Lyophobic materials hate solvents and require special treatment to form colloidal solutions. They are irreversible and unstable, and their molecules repel other materials. Lyophobic solutions respond to electric charges and require stabilizers to obtain compound solutions.
“Lyophobic” is a descriptive term for the state of certain particles of matter when combined in a solution. The term comes from the breakdown of lyo, meaning “solvent”, and phobic, meaning “hate”. Lyophobic materials hate all solvents, unlike hydrophobic materials which only hate water.
Solvent-hating materials such as iron, mercury, arsenic and precious metals such as gold and platinum require special treatment. These materials usually combine into solutions called colloidal solutions; Lyophobic colloids are one of the two main types of colloidal solutions. Since solvent-hating materials do not form solutions easily, various elaborate preparations are made to present them in a useful compound.

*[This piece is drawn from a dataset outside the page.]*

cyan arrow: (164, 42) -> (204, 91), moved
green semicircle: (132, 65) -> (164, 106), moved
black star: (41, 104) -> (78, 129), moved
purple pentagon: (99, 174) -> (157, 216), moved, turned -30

The properties of lyophobic materials include their irreversibility and their instability. They are considered irreversible organic compounds because, if the solvent is removed, they do not easily form another compound by simply introducing new solvent. Lyophilic colloidal materials, which are considered solvent-loving, are considered reversible as they recombine easily. Lyophobic materials in solution are considered to be less stable, because their interaction forces with other materials are so weak compared to the strong bonds of lyophilic materials. Their molecules repel other materials, so they must be manipulated to make possible the creation of colloidal solutions.

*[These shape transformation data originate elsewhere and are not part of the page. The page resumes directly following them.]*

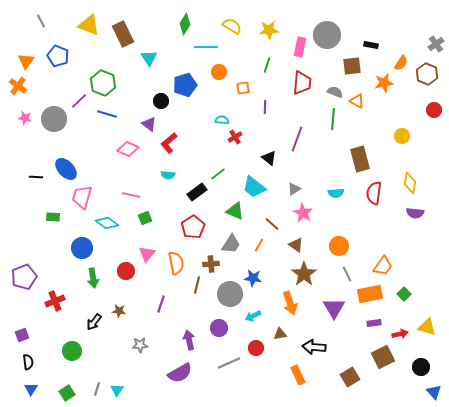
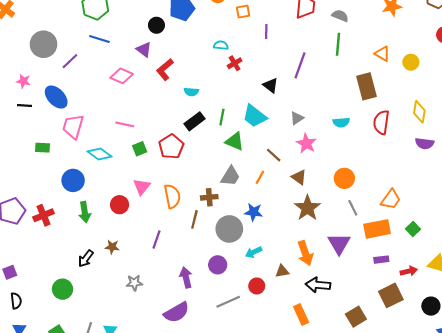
purple line: (79, 101) -> (70, 61), moved
orange triangle: (357, 101) -> (382, 54), moved
pink star: (25, 118) -> (23, 81), moved
green line: (218, 174) -> (222, 117), moved, turned -42
cyan semicircle: (168, 175) -> (191, 92), moved
red pentagon: (193, 227) -> (171, 147), moved
red cross: (55, 301) -> (44, 215), moved
orange arrow: (290, 303) -> (305, 253), moved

One of the properties of lyophobic colloidal solutions that differentiate them from lyophilic colloidal solutions is their behavior under positive and negative electric charges. Lyophobic solutions under an electric field will immediately shift towards negative if a negative charge is applied and towards positive if a positive charge is applied. Lyophilic solutions do not respond to electric charges at all, unless the dispersing agent in which they were dissolved responds to the charge, in which case they follow their dispersant. Lyophobic solutions of starches, proteins, and sulfur have a viscosity similar to or equal to that of their dispersing solvents, while lyophilic solutions are much stickier than their dispersing solvent.

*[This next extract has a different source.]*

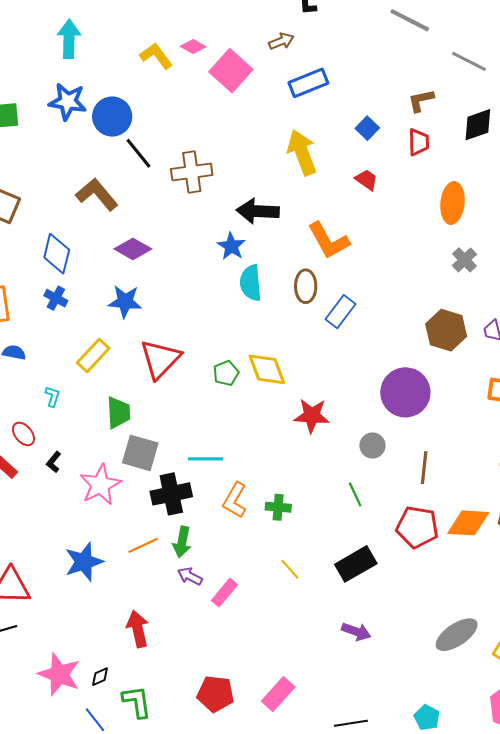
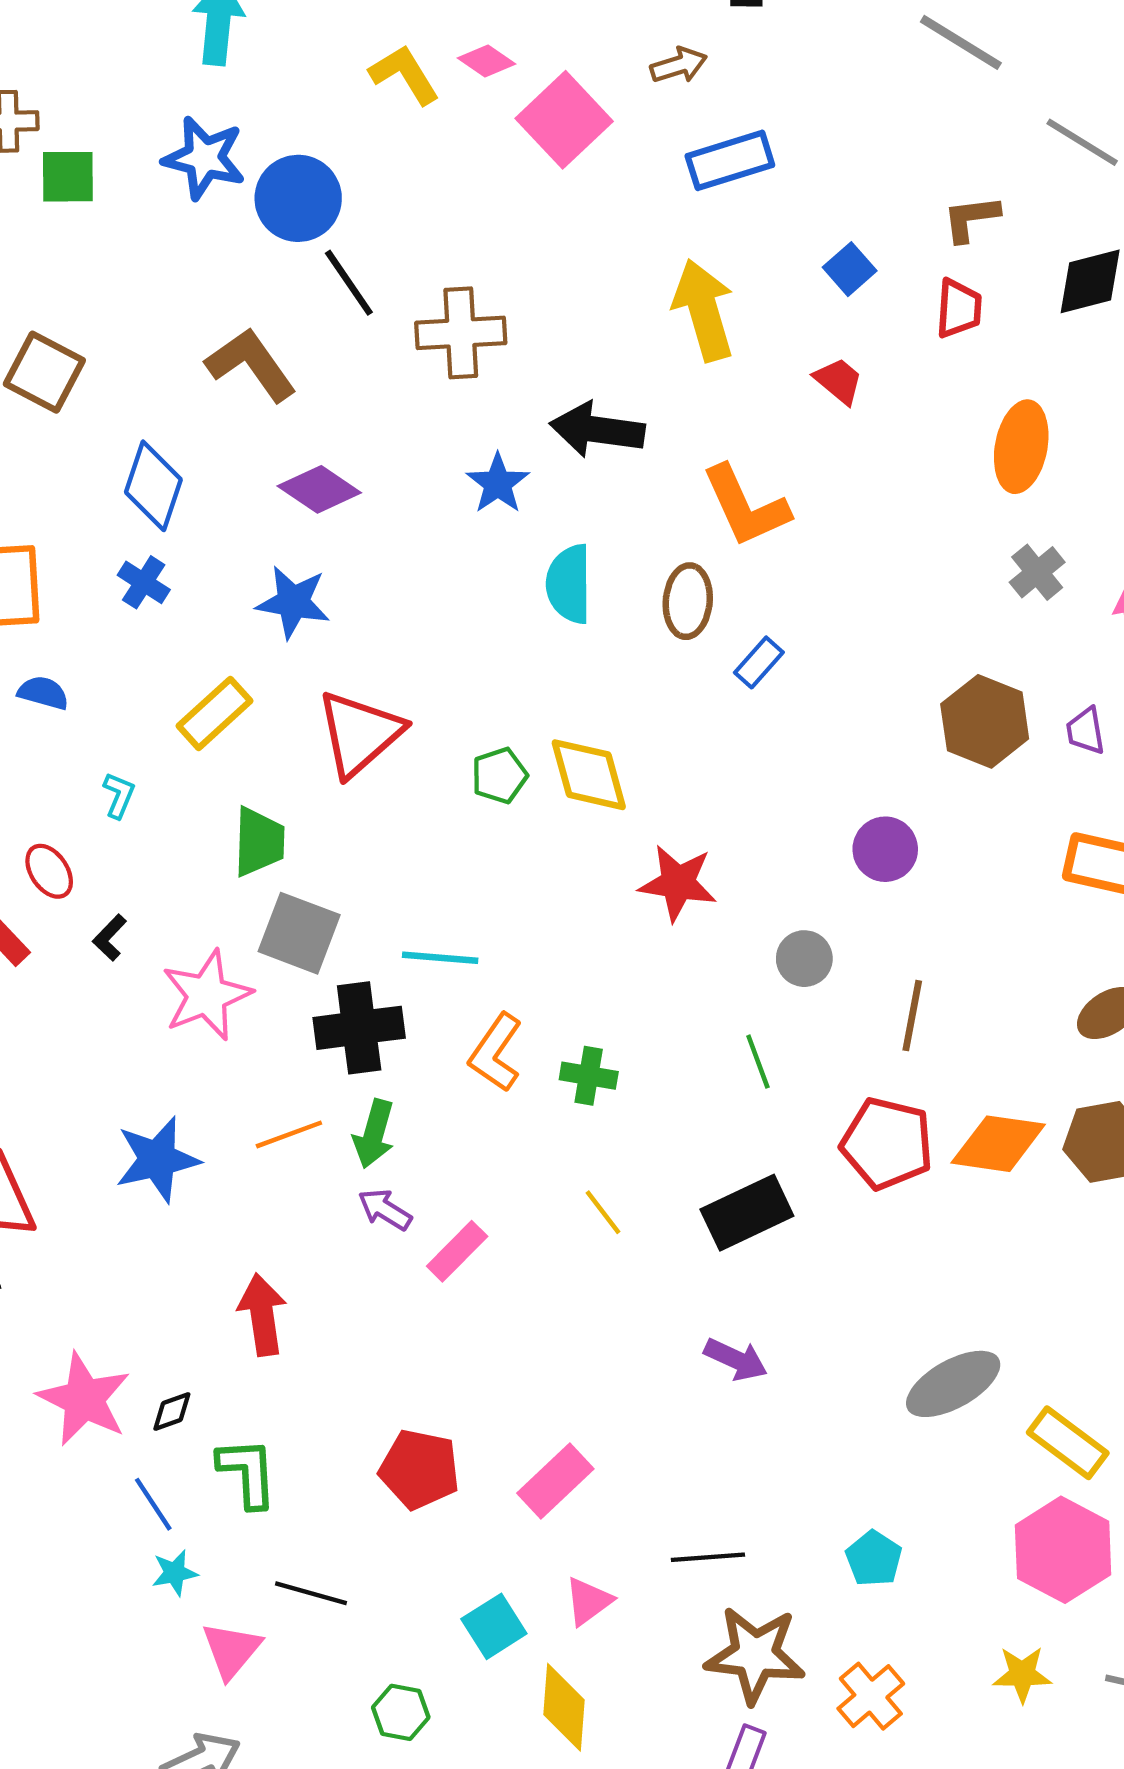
blue star: (231, 246) -> (498, 483), moved
blue rectangle: (341, 312) -> (759, 662), size x0.7
purple circle: (405, 392) -> (885, 849), size x0.6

Since liquid-hating substances require manipulations and stabilizers to obtain compound solutions, different preparations have been developed based on the essential nature of the particular lyophobic material. For example, to obtain a colloidal compound with gold, reducing agents such as formaldehyde or hydrogen peroxide can be used to treat the gold salts to produce a gold solution with a purple hue. Mercury is prepared by changing its physical state when its vapor is passed through a cold water bath with the addition of a stabilizer such as ammonium salt. Paints, varnishes, and black inks are lyophobic colloidal materials that pass through a mechanical colloid mill that grinds the solution between two rotating disks to create a shear force to combine them when the particles are nanometer-sized.